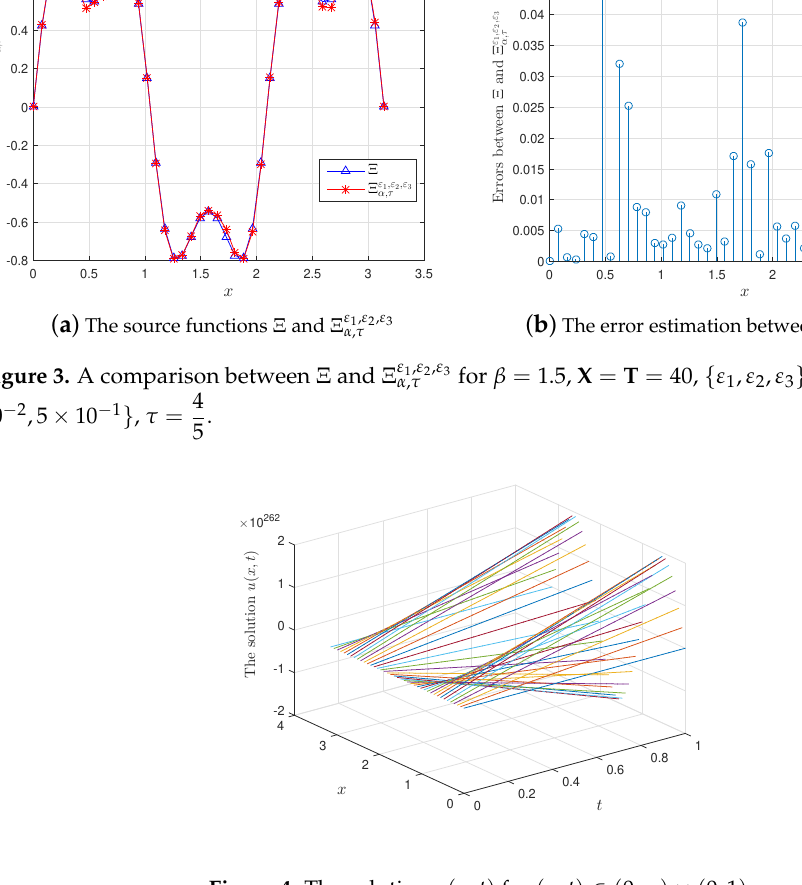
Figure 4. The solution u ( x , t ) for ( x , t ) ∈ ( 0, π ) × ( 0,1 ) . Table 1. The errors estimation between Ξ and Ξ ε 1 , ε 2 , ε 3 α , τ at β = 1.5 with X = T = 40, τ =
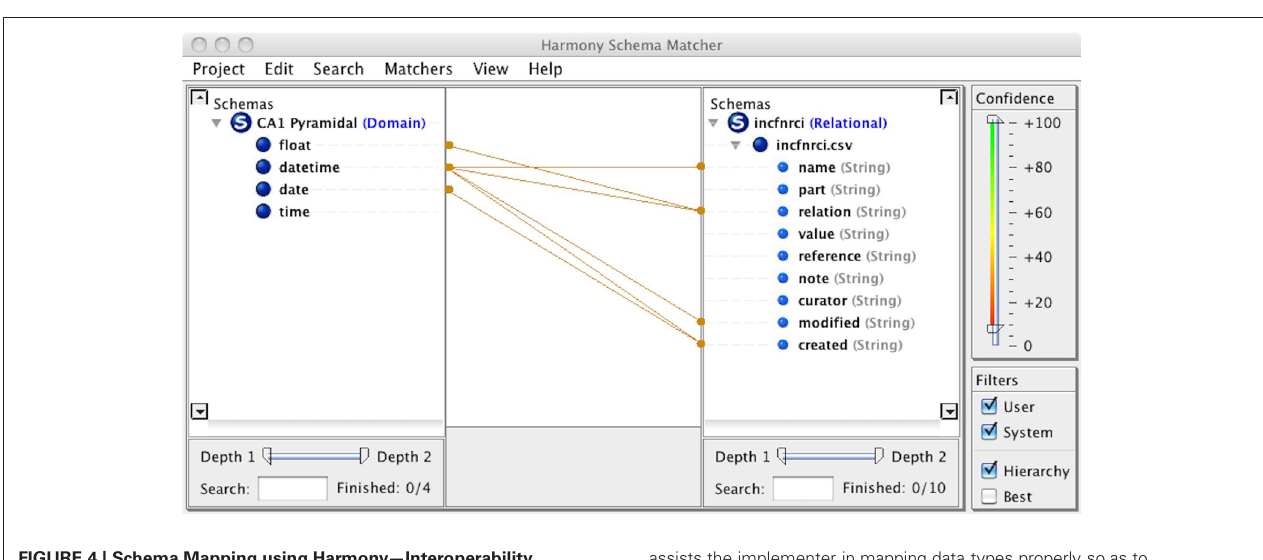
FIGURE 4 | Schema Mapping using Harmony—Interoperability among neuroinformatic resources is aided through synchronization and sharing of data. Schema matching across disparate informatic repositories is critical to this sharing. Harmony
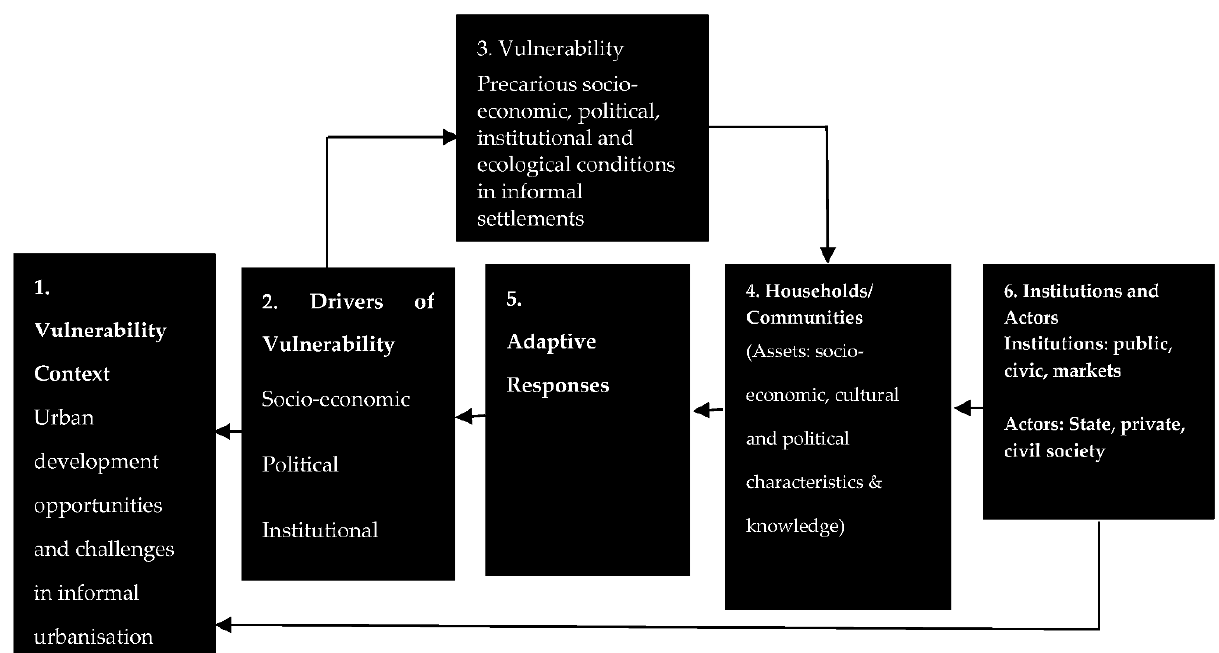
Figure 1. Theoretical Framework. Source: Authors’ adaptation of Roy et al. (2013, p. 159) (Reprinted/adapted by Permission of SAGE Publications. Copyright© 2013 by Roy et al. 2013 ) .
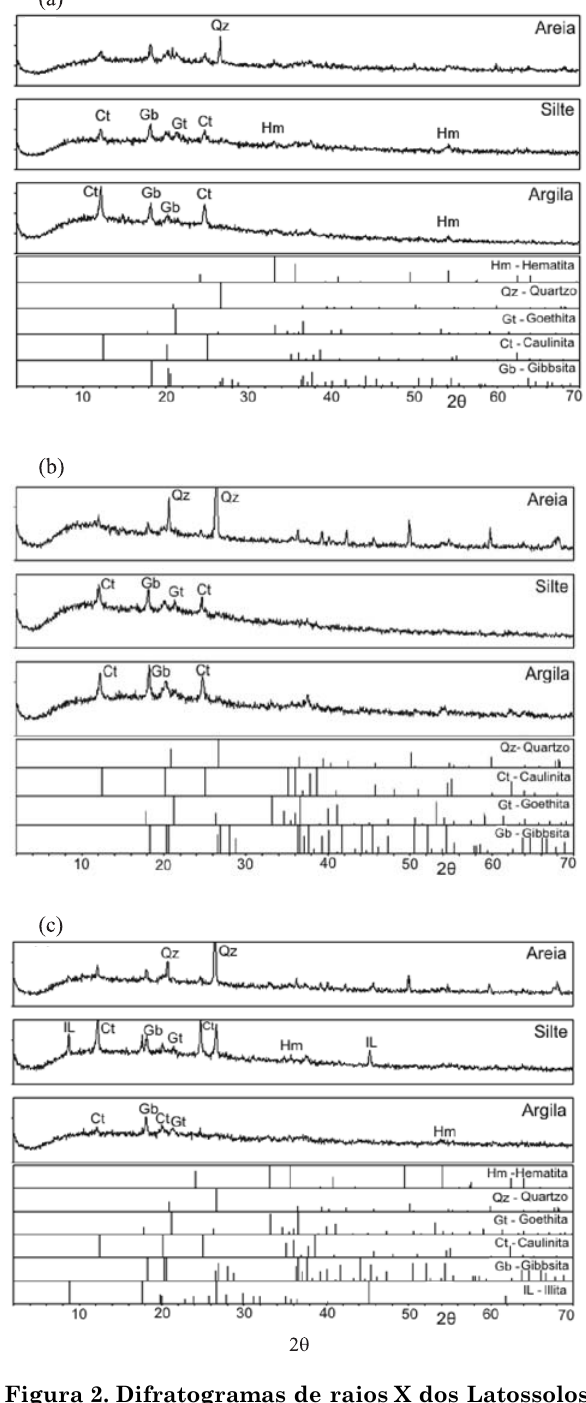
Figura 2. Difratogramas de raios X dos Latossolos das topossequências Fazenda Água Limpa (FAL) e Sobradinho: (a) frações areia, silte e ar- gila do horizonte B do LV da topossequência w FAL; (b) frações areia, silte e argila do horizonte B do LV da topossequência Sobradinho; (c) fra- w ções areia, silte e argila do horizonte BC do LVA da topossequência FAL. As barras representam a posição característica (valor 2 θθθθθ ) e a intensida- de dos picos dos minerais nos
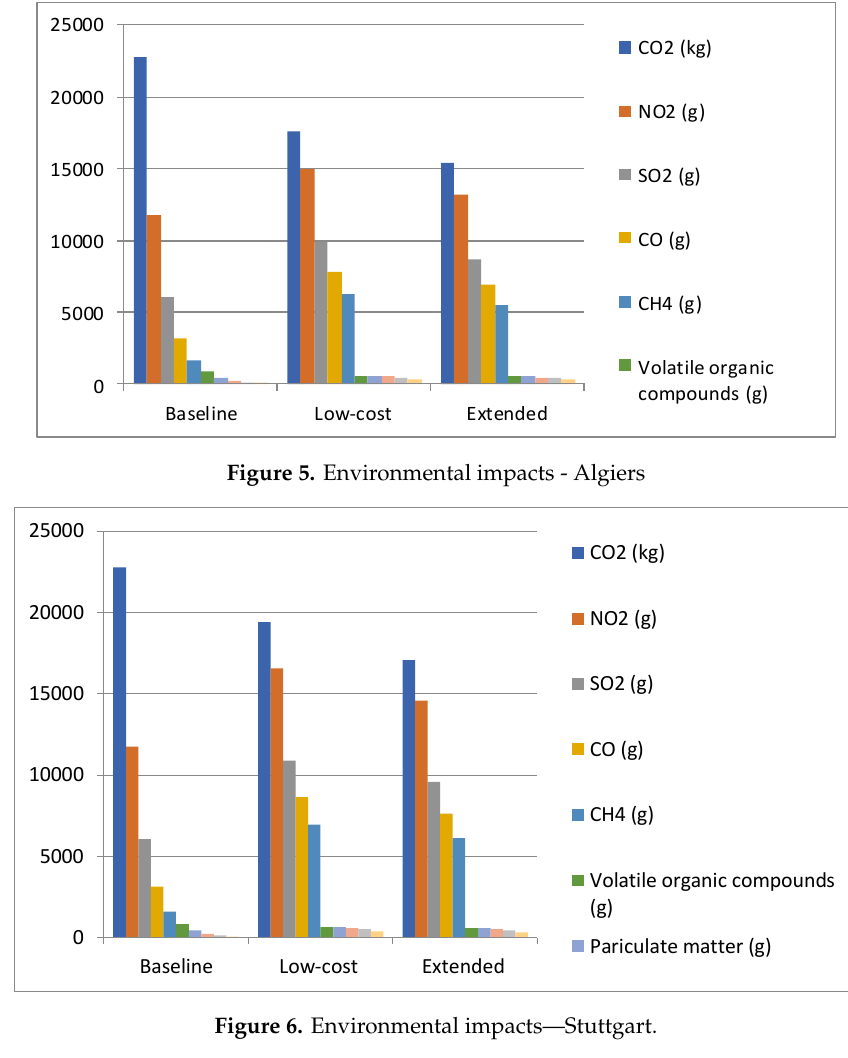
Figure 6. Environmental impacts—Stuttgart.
==
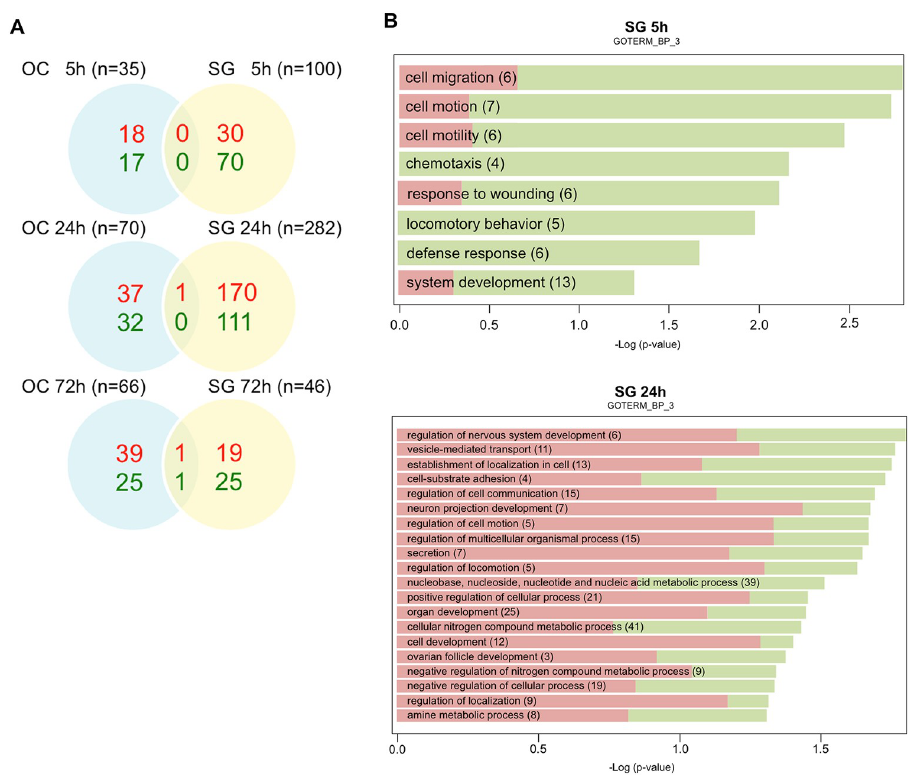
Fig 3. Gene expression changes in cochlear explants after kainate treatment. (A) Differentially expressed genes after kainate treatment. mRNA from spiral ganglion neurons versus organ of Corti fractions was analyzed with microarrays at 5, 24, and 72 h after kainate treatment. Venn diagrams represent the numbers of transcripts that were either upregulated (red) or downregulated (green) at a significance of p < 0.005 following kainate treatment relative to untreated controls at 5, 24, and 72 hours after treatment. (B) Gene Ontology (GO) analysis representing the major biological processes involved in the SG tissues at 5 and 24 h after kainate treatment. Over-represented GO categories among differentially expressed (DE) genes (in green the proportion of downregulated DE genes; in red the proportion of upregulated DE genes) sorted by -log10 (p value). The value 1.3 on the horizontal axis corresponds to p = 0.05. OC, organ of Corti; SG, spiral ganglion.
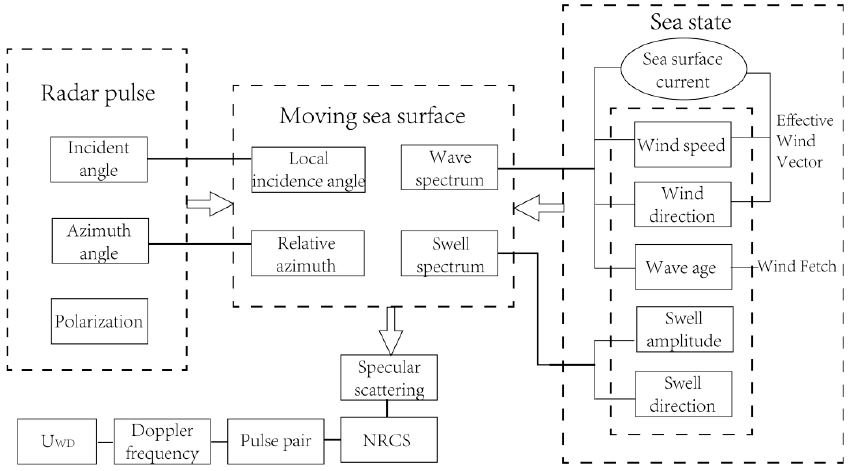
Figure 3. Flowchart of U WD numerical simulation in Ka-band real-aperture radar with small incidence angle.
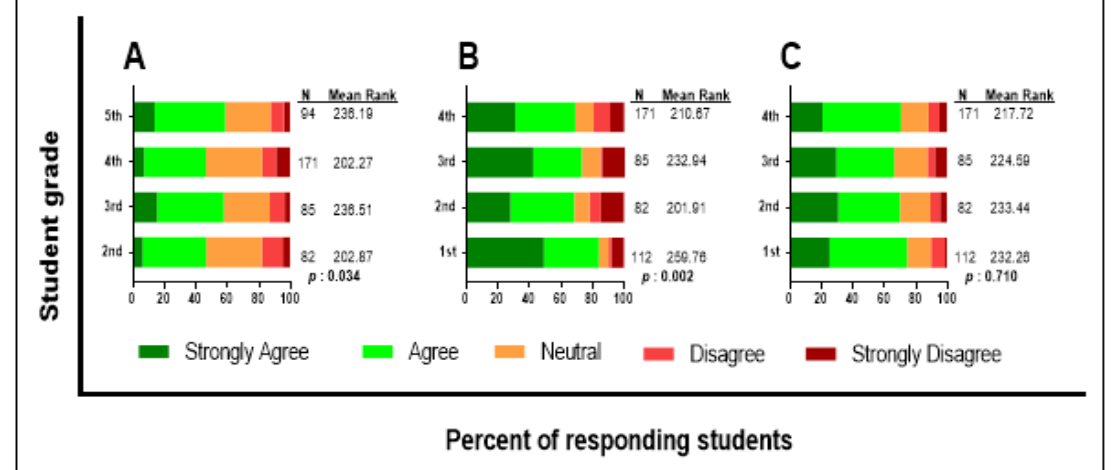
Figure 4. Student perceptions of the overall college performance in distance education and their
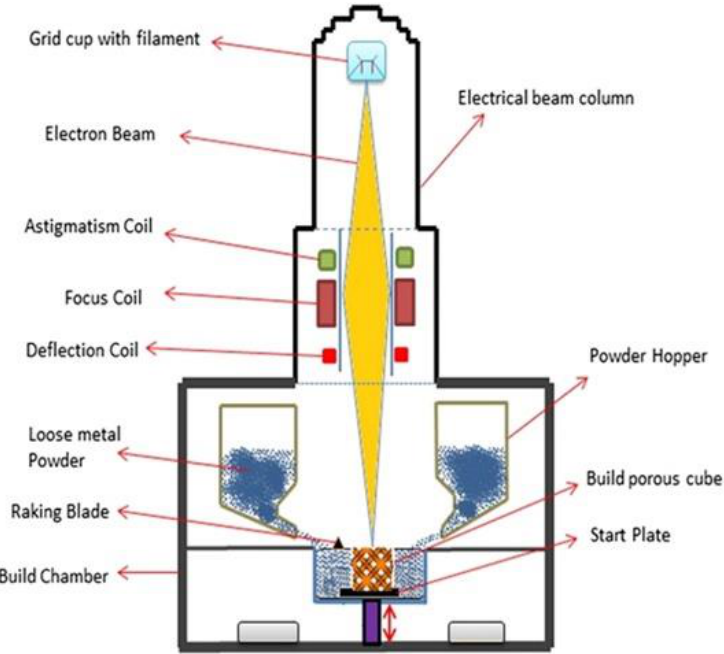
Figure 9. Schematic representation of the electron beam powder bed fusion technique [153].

*Exercise requirements*
Print, exactly, each line above from the one with "Fig 3. Gene" to the one with "Figure 9. Schematic", end lines included. Leave pictures out of it.

*Answer section*
Fig 3. Gene expression changes in cochlear explants after kainate treatment. (A) Differentially expressed genes after kainate treatment. mRNA from spiral ganglion neurons versus organ of Corti fractions was analyzed with microarrays at 5, 24, and 72 h after kainate treatment. Venn diagrams represent the numbers of transcripts that were either upregulated (red) or downregulated (green) at a significance of p < 0.005 following kainate treatment relative to untreated controls at 5, 24, and 72 hours after treatment. (B) Gene Ontology (GO) analysis representing the major biological processes involved in the SG tissues at 5 and 24 h after kainate treatment. Over-represented GO categories among differentially expressed (DE) genes (in green the proportion of downregulated DE genes; in red the proportion of upregulated DE genes) sorted by -log10 (p value). The value 1.3 on the horizontal axis corresponds to p = 0.05. OC, organ of Corti; SG, spiral ganglion.
Figure 3. Flowchart of U WD numerical simulation in Ka-band real-aperture radar with small incidence angle.
Figure 4. Student perceptions of the overall college performance in distance education and their
Figure 9. Schematic representation of the electron beam powder bed fusion technique [153].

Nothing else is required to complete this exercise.